## DIRECTIONS
The book reviews suggest other ways the powerful women in HOUNDED might have chosen to manipulate others instead of sex. List every alternative named.

## PROVIDED PASSAGE
===

Book Review – HOUNDED by Kevin Hearne

I haven’t read much Urban Fantasy, and as such, I wasn’t exactly sure what to expect. HOUNDED might have spoiled me, since it was absolutely hilarious. A fun, quick, incredibly engaging and entertaining read, I devoured it in about a day and a half. 

Atticus is old–21 centuries old, in fact. But he looks like a 21-year-old hipster playing at magic in his occult bookstore. Seriously, that might be the best, simplest premise I’ve ever heard. Add to it his Irish Wolfhound who is laugh-out-loud hilarious, a healthy dose of pop culture references, and some pissed off Celtic gods and you have a story that sucks you in and keeps you reading.

I liked everything about this book–the depth of the setting, the obvious research that Hearne put into it, the humor and juxtaposition between Old World and New-all of it. EXCEPT I didn’t love Hearne’s treatment of his female characters, and that kept me from giving HOUNDED five stars. I felt as though every woman (mortal or not) got the “super sexy movie star” treatment, and that Atticus had a hard time concentrating when they spoke because all he wanted to do was jump their bones. We’re talking about seriously powerful women, who can manipulate your perceptions of them. Why would they all choose sex as their manipulation of choice–Why not intimidation? Why not terror? Why not groveling respect? I’ve got no problem with a sexy female character, but I felt like it was a little one-noted.

I look forward to reading more of the IRON DRUID CHRONICLES, as the story was clever and funny and greatly entertaining, and I hope that Mr. Hearne has found a way to flesh out his female characters in later volumes.

Next Up: THE MIRROR EMPIRE by Kameron Hurley. You know I’m excited about this one. 🙂

Book Review – ASSASSIN’S APPRENTICE by Robin Hobb

 

 

In an effort to broaden my horizons in Fantasy, I have been keeping my ears open for recommendations from authors that I respect and admire. A few months ago, Chuck Wendig posted on Twitter that ASSASSIN’S APPRENTICE was a must read, and (I’m paraphrasing) a beautiful, brutal book. If you’ve read anything by Wendig, you’ll be interested to know what he sees as brutal. So, I put it on my to-read list and (when I couldn’t find it locally) ordered it online.

===

## SOURCE DATA
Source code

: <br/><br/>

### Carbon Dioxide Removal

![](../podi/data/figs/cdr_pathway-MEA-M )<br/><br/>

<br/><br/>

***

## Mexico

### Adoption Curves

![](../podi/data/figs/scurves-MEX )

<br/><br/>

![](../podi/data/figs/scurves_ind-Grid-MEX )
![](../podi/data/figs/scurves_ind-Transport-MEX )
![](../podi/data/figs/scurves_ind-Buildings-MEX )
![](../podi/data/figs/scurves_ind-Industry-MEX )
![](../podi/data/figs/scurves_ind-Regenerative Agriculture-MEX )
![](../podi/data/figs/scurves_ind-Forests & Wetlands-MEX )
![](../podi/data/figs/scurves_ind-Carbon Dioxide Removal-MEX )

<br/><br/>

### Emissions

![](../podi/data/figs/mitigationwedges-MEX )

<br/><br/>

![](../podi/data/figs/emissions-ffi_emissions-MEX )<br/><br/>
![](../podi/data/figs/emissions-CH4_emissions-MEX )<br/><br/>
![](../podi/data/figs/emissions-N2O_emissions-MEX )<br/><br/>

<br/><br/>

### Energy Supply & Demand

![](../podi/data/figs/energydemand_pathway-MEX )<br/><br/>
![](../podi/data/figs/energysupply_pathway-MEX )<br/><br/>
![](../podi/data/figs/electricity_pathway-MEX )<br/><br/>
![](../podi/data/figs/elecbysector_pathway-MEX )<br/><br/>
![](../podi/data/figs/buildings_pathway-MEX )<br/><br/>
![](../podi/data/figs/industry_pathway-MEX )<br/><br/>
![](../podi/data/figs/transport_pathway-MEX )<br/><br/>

===

## RESULT OF THIS EXERCISE
- Intimidation
- Terror
- Groveling respect